Revolutionary songs sung by a lusty audience in the heart of Hove. A revolution in itself. If you’ve any sympathy, antipathy or subversive sense of humour towards a way at laughing at history’s atrocities, and thinking there must be a better way – this is the show for you.

Writer and director: Andy Thomas, Set: the Company, Lighting: Gabriel Magill (of Sweet Venues), Company: Andy Thomas.

Till June 3rd

Review

Marx cabaret. The Marx Side of the Room – because every year is 1917, because every year is October. But not Goldener Oktober (or the Hunt for Red, and so on), even if there’s a few golden Marx jokes that didn’t make it into Das, only Des Kapital. Andy Thomas’ Des Kapital arrives at SweetVenues, The Poets Ale and Smoke House for a strictly limited coup.
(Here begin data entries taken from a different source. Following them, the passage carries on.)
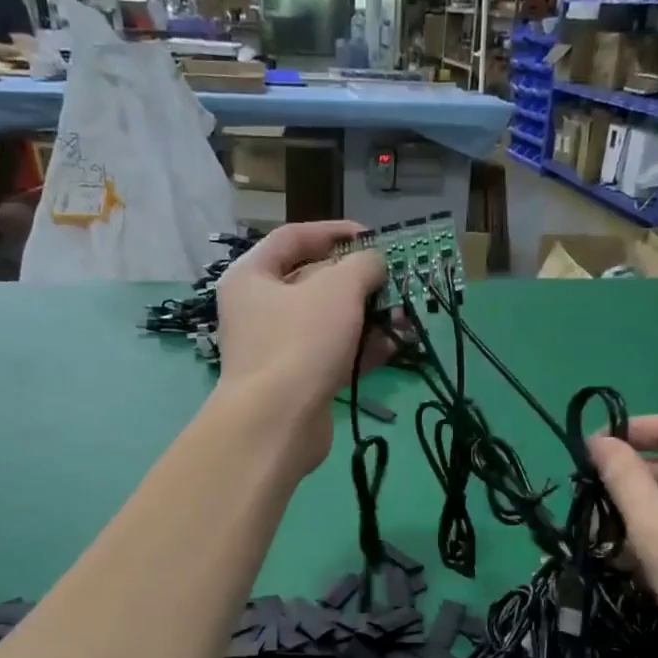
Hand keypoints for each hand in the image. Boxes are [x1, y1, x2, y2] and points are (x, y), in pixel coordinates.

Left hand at [215, 221, 391, 466]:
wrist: (277, 424)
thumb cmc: (300, 342)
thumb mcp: (338, 289)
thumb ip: (363, 266)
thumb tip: (374, 263)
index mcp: (252, 276)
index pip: (293, 238)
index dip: (334, 232)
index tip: (372, 237)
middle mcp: (260, 309)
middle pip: (315, 282)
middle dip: (360, 281)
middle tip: (395, 280)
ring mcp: (279, 348)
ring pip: (330, 322)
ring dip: (369, 317)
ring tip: (405, 315)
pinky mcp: (299, 382)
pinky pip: (334, 355)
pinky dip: (363, 349)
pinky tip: (396, 345)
This is an extraordinary evening. It’s a non-linear history-lesson, and not at all like say Mark Steel’s traversals. Soviet-hatted and red-corseted Andy Thomas despite taking a poll of audience communists (not quite enough for a revolution) plays his own socialisms close to his bemedalled chest though when the queen’s funeral (“I didn’t go” he asserts) is brought on, by now we’ve a pretty good idea.
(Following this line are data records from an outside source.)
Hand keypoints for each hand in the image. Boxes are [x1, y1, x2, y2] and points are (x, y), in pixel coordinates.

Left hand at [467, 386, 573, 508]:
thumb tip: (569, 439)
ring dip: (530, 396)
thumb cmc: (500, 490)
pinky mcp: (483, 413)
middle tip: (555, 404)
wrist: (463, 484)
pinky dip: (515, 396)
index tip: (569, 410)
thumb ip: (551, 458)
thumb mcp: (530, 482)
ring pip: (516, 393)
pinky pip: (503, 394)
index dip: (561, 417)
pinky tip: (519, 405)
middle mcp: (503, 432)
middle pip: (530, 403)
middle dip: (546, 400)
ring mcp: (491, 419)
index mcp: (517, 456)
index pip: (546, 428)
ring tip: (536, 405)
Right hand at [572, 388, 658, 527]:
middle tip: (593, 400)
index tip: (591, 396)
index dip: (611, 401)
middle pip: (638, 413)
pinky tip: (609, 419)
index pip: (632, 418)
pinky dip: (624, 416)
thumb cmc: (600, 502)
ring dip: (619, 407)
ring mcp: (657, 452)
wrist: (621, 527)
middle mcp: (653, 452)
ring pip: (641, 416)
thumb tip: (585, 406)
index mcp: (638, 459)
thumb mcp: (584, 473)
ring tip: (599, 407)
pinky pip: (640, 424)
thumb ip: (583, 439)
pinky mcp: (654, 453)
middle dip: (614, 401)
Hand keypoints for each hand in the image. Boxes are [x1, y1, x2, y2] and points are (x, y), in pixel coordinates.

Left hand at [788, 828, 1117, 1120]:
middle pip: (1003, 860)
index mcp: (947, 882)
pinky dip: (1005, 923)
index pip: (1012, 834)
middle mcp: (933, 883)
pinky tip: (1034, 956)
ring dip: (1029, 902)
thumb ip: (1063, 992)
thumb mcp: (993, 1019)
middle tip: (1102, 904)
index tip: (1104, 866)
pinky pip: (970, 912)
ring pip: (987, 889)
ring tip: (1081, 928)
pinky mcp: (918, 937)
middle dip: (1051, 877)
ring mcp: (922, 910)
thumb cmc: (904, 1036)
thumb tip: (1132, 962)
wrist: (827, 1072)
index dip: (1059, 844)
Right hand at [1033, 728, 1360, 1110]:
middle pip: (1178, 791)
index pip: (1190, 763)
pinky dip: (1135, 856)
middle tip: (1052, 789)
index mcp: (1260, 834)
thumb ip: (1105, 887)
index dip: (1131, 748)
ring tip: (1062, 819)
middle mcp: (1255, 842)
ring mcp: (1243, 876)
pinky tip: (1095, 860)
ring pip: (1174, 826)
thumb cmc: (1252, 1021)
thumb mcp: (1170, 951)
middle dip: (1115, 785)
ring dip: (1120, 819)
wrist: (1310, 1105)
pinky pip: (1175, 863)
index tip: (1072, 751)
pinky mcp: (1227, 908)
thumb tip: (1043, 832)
Thomas though leading the audience in a series of beautifully-fitted-up and absurdly imposed parody-songs, sashays between communist atrocities and capitalist nightmares. He begins in fact with Harold complaining he can’t get enough Anglo-Saxons, to the tune of a disgruntled-looking Jagger. In other words Thomas places British woes at the foot of feudal, brought over in 1066. The rhymes would be outrageous if they weren’t edgily true.

So Thomas starts with an impressively well-devised and well-delivered set of videos slides, dissolves from senior servants and women living around the south coast (surely this must alter for each venue) all of whom cite Gary Powers, the pilot in the U2 shot down on May 1st (of all days) 1960, over Soviet territory and later spy-swapped (and his wife at home was doing as much as possible to keep swapping alive).
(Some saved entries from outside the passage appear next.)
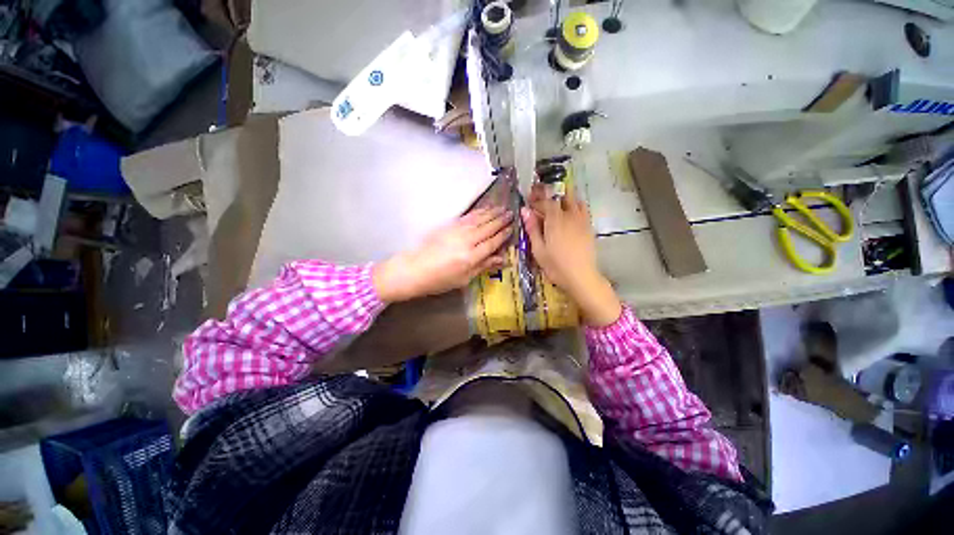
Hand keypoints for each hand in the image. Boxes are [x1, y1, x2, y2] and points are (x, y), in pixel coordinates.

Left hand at [373, 207, 512, 302]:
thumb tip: (502, 259)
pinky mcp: (448, 225)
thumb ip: (484, 266)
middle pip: (488, 227)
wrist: (415, 269)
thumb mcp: (464, 279)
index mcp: (472, 256)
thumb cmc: (440, 279)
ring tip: (501, 207)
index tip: (512, 228)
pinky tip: (483, 209)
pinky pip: (467, 216)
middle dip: (500, 220)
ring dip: (491, 212)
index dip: (503, 235)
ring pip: (479, 219)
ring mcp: (457, 231)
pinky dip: (477, 212)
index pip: (493, 242)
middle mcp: (467, 240)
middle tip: (511, 213)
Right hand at [521, 187, 620, 326]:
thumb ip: (532, 228)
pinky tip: (569, 215)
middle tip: (542, 202)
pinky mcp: (589, 227)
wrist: (581, 276)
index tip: (529, 202)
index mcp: (555, 220)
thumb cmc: (555, 265)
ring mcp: (582, 220)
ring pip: (574, 200)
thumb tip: (524, 210)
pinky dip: (575, 206)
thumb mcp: (538, 249)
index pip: (545, 201)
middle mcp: (569, 215)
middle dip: (550, 195)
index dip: (536, 200)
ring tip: (556, 205)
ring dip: (564, 199)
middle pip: (561, 196)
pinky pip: (583, 209)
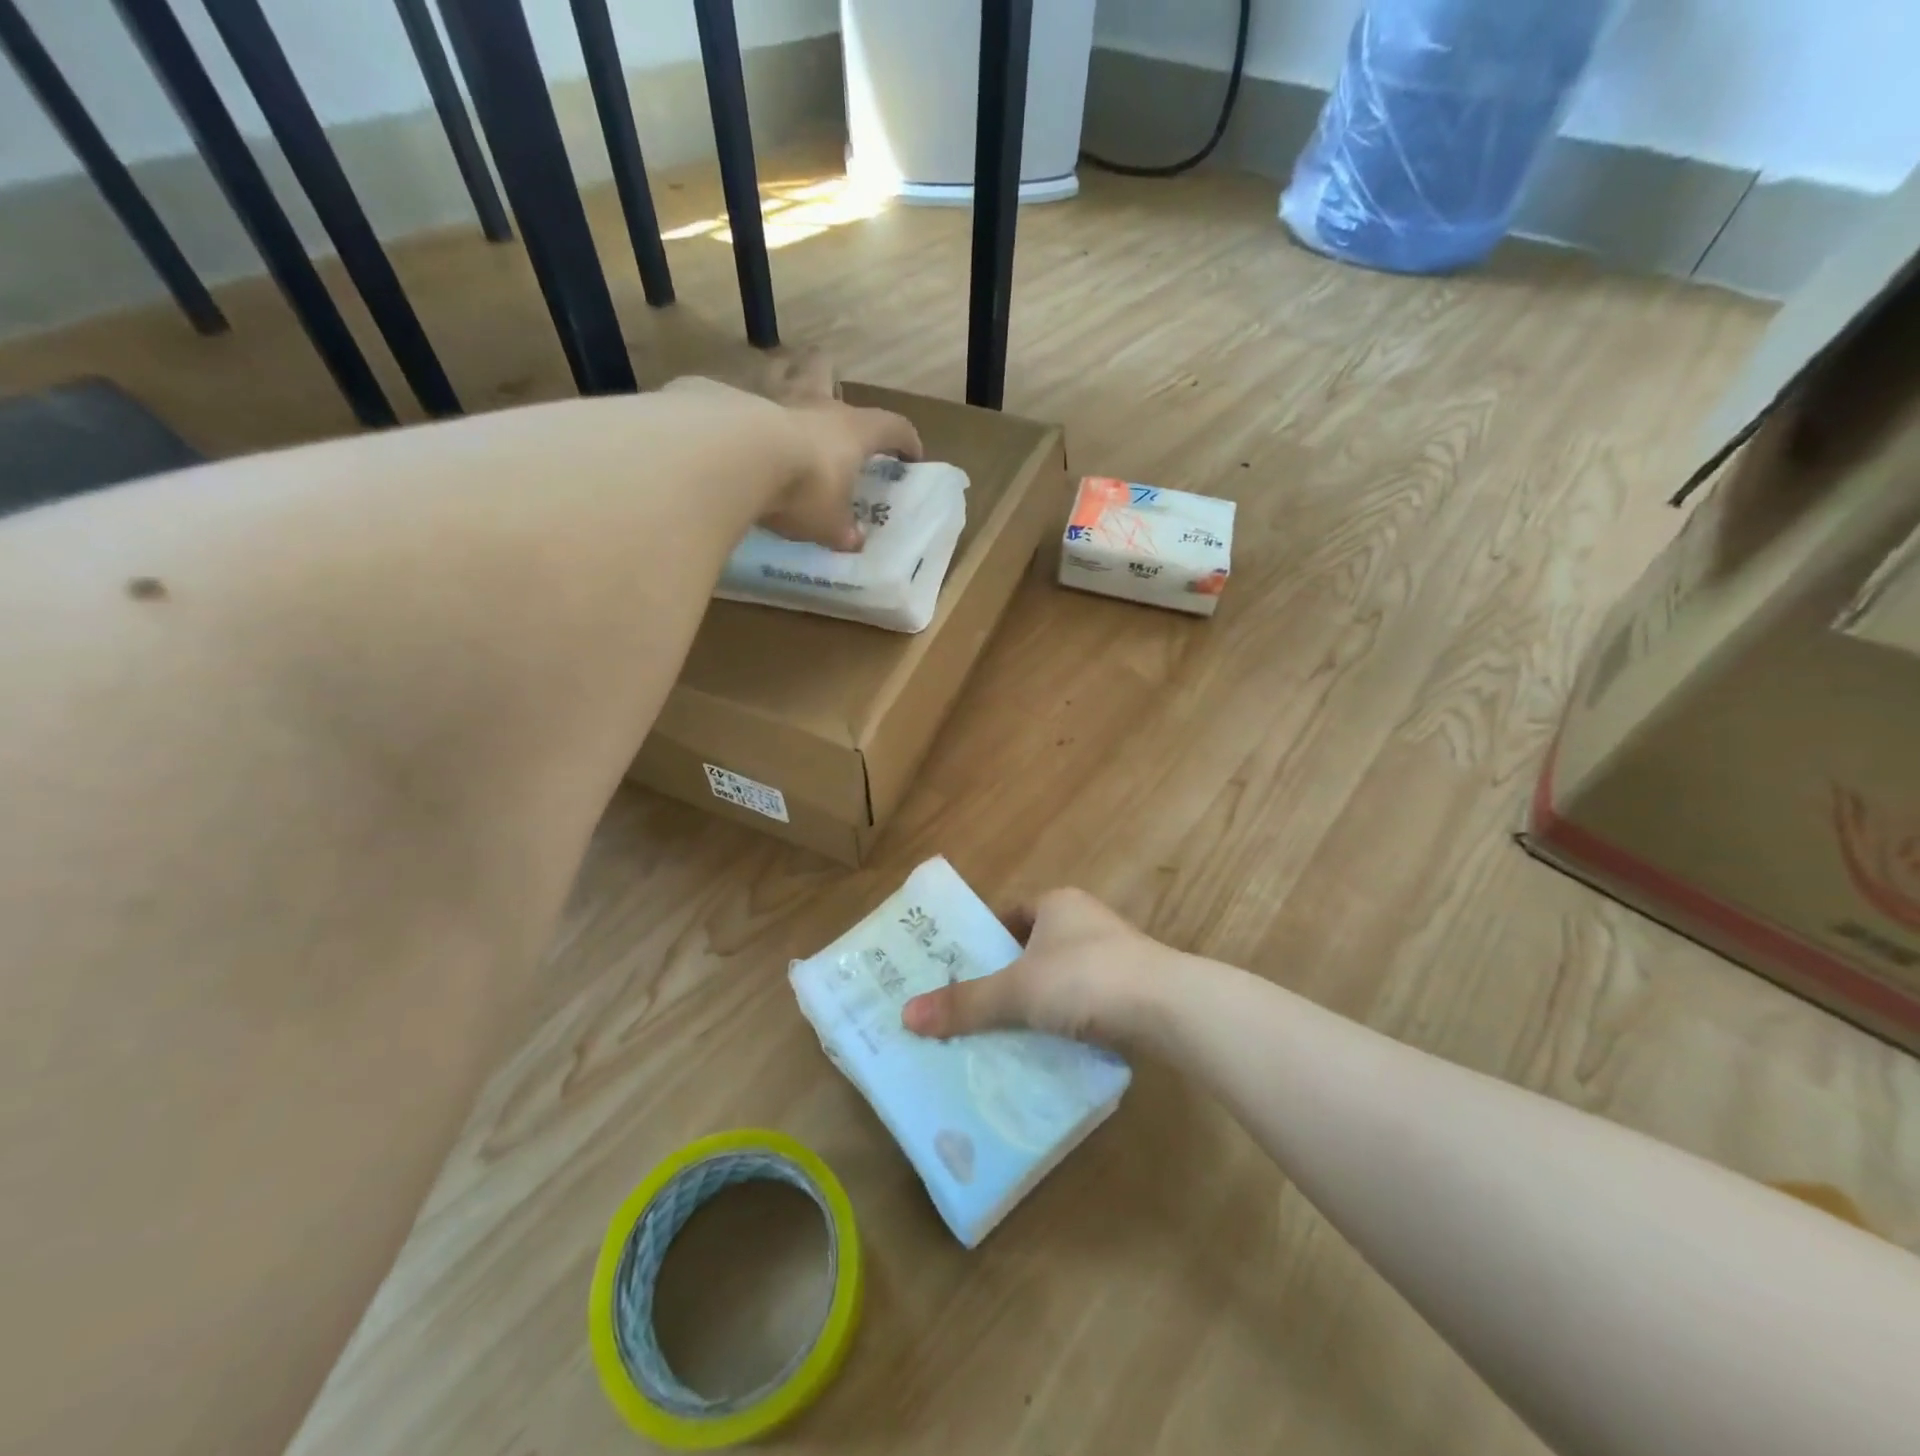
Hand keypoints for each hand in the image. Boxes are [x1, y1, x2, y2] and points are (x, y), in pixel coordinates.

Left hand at [662, 371, 920, 550]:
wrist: (738, 460)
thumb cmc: (803, 489)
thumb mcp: (829, 523)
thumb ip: (842, 531)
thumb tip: (853, 542)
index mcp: (851, 430)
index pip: (892, 426)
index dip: (904, 440)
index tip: (910, 455)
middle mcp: (814, 403)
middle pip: (826, 367)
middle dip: (829, 376)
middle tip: (828, 398)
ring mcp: (770, 396)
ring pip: (781, 368)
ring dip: (783, 377)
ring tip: (778, 399)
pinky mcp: (728, 400)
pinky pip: (738, 393)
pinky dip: (739, 405)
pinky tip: (734, 425)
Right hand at [901, 889, 1166, 1042]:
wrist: (1168, 1007)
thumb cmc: (1084, 979)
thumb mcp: (1018, 991)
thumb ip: (966, 1003)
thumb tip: (906, 1015)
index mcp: (1057, 904)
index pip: (1010, 913)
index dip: (985, 937)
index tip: (961, 968)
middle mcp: (1086, 920)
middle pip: (1034, 946)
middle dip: (1008, 974)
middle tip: (975, 1005)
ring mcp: (1115, 954)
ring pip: (1062, 976)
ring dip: (1039, 1000)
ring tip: (1007, 1032)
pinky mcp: (1134, 988)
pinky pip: (1087, 1000)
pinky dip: (1067, 1019)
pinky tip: (1051, 1046)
Thomas’ pilot does eventually make an appearance to ‘Gary Can Wait’ as oasis is just one of many bands, one of many songs, appropriated for sing-along comrades, as everyone’d directed to the cues on screen.

So one of the first things we’re treated to is Chinese mass starvation in Mao’s 1958 Great Leap Forward. We’re also given a litany of NKVD (precursor of the KGB) heads, culminating in Beria. Some rhymes fitted to the gallimaufry of songs are sublime, some are deliberately so rough you could cut whole prosodic – or, in the NKVD torture-rooms, real feet – on them.

But then there’s a gentle homage to the Stasi later on, after that little matter of the Berlin Wall. The only song we never get was the Beatles Back in the USSR. Though the Smiths more than make up for it.

Zig-zagging Soviet evils (and pratfalls, look at Andropov on a swing) with capitalist greed is a good way into anesthetising what’s wrong with the left, before sneakily suggesting there might be a better way than capitalism. This audience is wholly in Thomas’s palm, as he leads off each song interspersed with letters always somehow mentioning Gary Powers.

The video presentation and lighting by the oft-cited (by Thomas) Gabriel Magill is beautifully on-point, and this cabaret’s not only a tight ship. Unlike the submarines cited (always one of the odder decisions here) it won’t sink under the weight of its metaphor.

The end, where Marx, curiously absent previously, emerges to surpass Lenin, is oddly touching. ‘I Believe in Engels’ is a smart riposte to the more doctrinaire approach to Marxism, with some blissful sidesteps. Engels directed Marx, edited and corrected him “right or wrong” as the whacky lyrics say.

Revolutionary songs sung by a lusty audience in the heart of Hove. A revolution in itself. If you’ve any sympathy, antipathy or subversive sense of humour towards a way at laughing at history’s atrocities, and thinking there must be a better way – this is the show for you.